John Irving, Un enfant de la balle

     Farrokh Daruwalla, chirurgien orthopédiste, a plusieurs secrets...
     Le premier, c’est son déchirement identitaire entre l’Angleterre et l’Inde.
     Le deuxième, c’est son obsession à découvrir les gènes des nains achodronplases, ce qui explique sa longue fréquentation des cirques de Bombay et son amitié avec l’un d’eux.
     Le troisième, ce sont ses liens étroits avec une sorte de Colombo /Dr Who local, comédien à la fois adulé et détesté, avec lequel il entretient des liens quasi-familiaux, et pour cause : il connaît comme sa poche le passé ( et la mère ) de celui qui joue le rôle de l’Inspecteur Dhar... sans parler du fait que ce garçon possède un frère jumeau ( mais le comédien, lui, l’ignore ! ), un ecclésiastique qui vient d’arriver à Bombay et qui pourrait bien tomber nez à nez avec son clone... comment faire ?
     Si l’on ajoute le meurtre plus qu’étrange de Mr Lahl, un vieux golfeur du club dont Farrokh et son fils adoptif font partie, on possède une grande partie des clés d’un récit à la fois baroque, lent, complexe et passionnant dont le décor est l’Inde en général et Bombay en particulier !

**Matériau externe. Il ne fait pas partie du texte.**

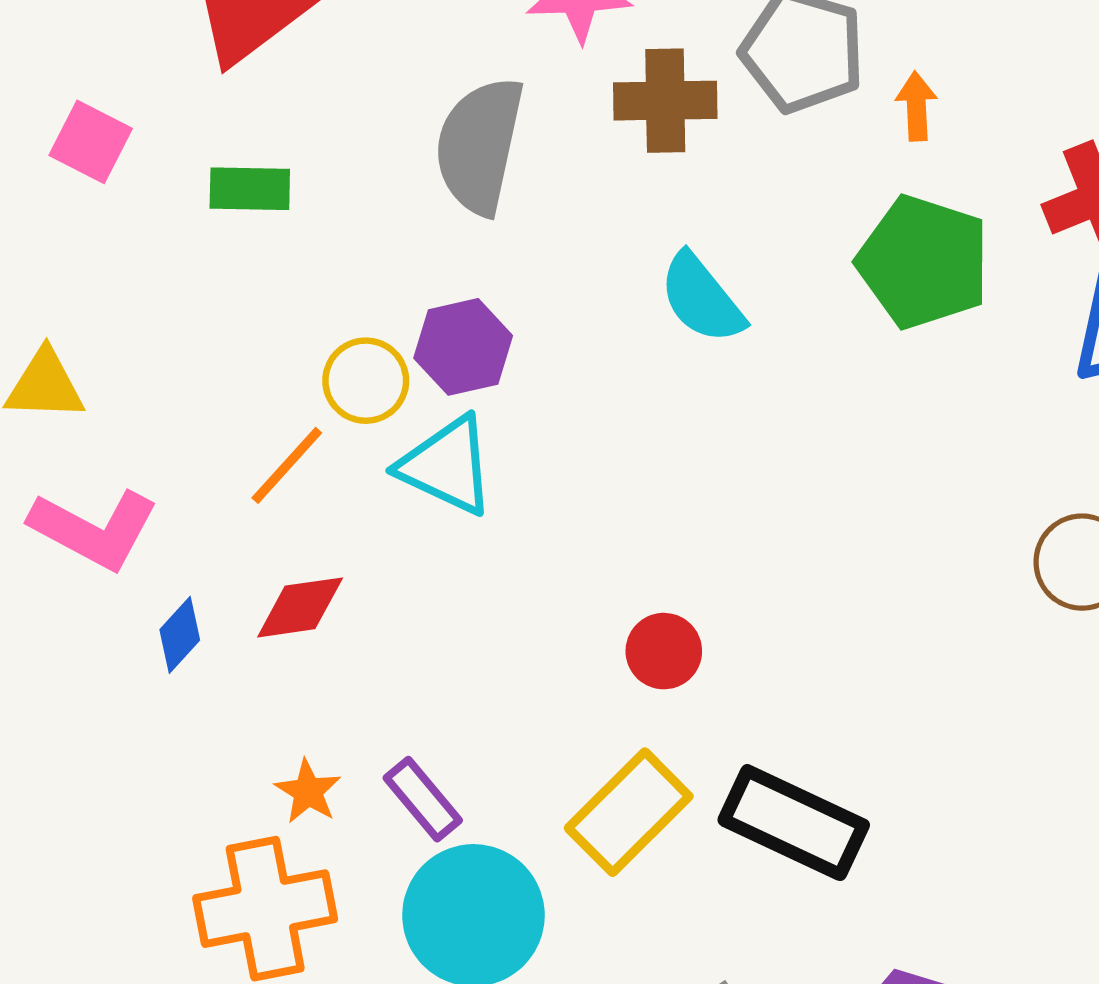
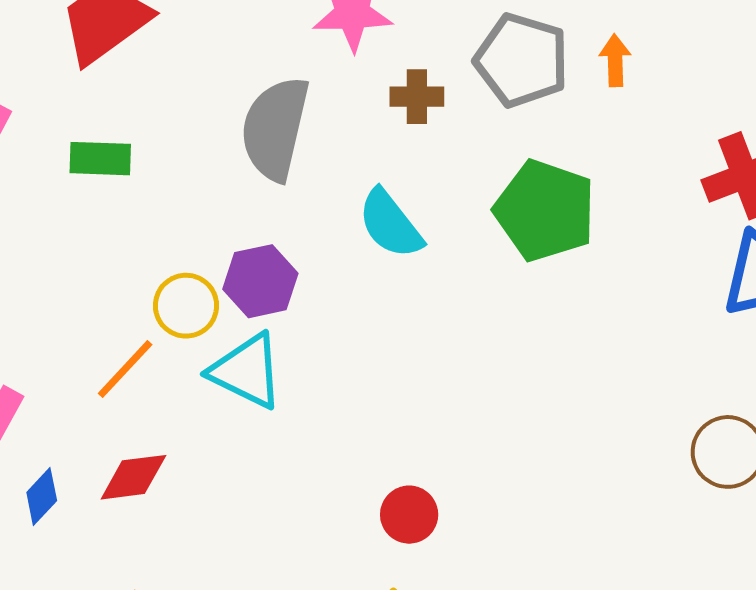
brown cross: (665, 101) -> (417, 97), size x0.7
orange arrow: (916, 106) -> (615, 60), moved
green pentagon: (923, 262) -> (545, 211), moved
cyan semicircle: (702, 298) -> (390, 224), moved

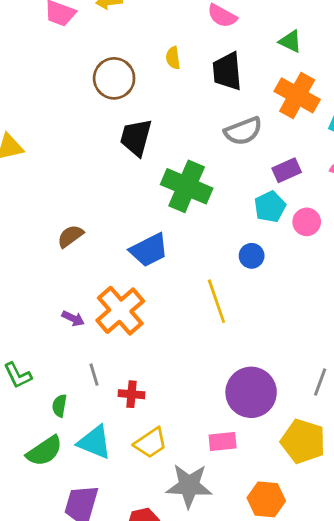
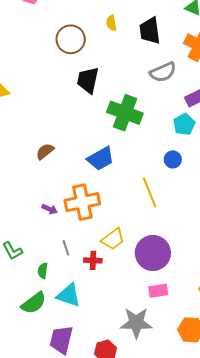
orange cross: (120, 311) -> (82, 202), turned 32
purple circle: (251, 392) -> (153, 253), moved
yellow trapezoid: (151, 443) -> (113, 239), moved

     Amateurs s’abstenir !
     Si l’auteur du Monde selon Garp et d’Une prière pour Owen ne livre pas ici son œuvre majeure, il immerge le lecteur dans un univers très particulier, tant sur le plan du cadre que sur celui des mœurs ! Rédigé sous la forme classique du monologue indirect libre, ce roman-fleuve d’une rare densité relate à la fois le destin du Dr Daruwalla, mais aussi celui de personnages attachants et multiples. Malgré sa rédaction traditionnelle, ce récit reste à mes yeux inclassable car il traite de l’Inde, du cirque, de la médecine de pointe, de génétique... mais on y trouve aussi une quête identitaire et familiale, le portrait d’un homme déchiré entre deux cultures et deux pays ( comme John Irving lui-même ) en même temps qu’une enquête policière aux pistes et indices entrecroisés, du grand art !
     C’est là un récit complexe et foisonnant réservé aux lecteurs exigeants, qu’on complètera utilement par l’interview que l’auteur a livrée au magazine Lire de février dernier à l’occasion de la sortie en France de son dernier roman, Dernière nuit à Twisted River ( publié comme les autres au Seuil ).

     Superbe ouvrage ( assez lourd... 700 pages ) en grand format avec jaquette, la fameuse collection « blanche » ( avec liséré vert ! ) du Seuil, beau papier, belle typographie.